[PATCH 2/2] KVM: Handle interrupts for PCI passthrough devices

Amit Shah amit.shah at qumranet.com
Thu Apr 10 01:48:53 PDT 2008


Passthrough devices are host machine PCI devices which have
been handed off to the guest. Handle interrupts from these
devices and route them to the appropriate guest irq lines.
The userspace provides us with the necessary information
via the ioctls.

The guest IRQ numbers can change dynamically, so we have an
additional ioctl that keeps track of those changes in userspace
and notifies us whenever that happens.

It is expected the kernel driver for the passthrough device
is removed before passing it on to the guest.

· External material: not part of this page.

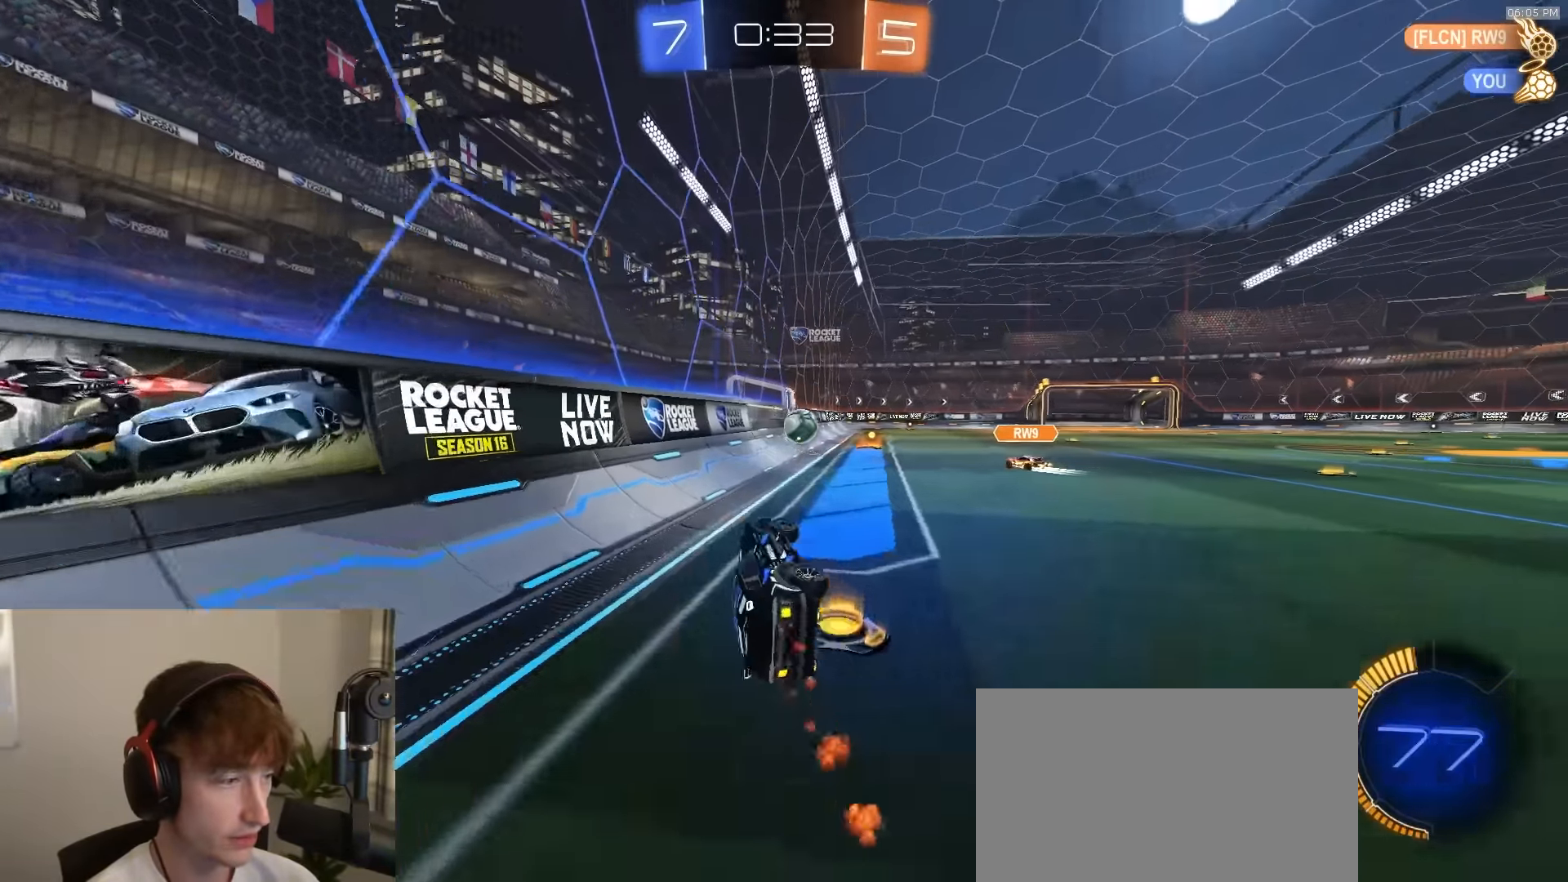
{"dt_ms": 500, "buttons": ["R1", "R2"], "left_stick": "center", "right_stick": "center", "events": [[100, "L3", "up"], [150, "L1", "up"], [183, "left_stick", "center"], [317, "left_stick", "down-left"], [433, "left_stick", "center"], [483, "R1", "down"]]}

Signed-off-by: Amit Shah <amit.shah at qumranet.com>
---
 arch/x86/kvm/lapic.c       |    2 +
 arch/x86/kvm/x86.c         |  191 ++++++++++++++++++++++++++++++++++++++++++++
 include/asm-x86/kvm_host.h |   15 ++++
 include/asm-x86/kvm_para.h |   15 +++-
 include/linux/kvm.h        |    4 +
 5 files changed, 226 insertions(+), 1 deletions(-)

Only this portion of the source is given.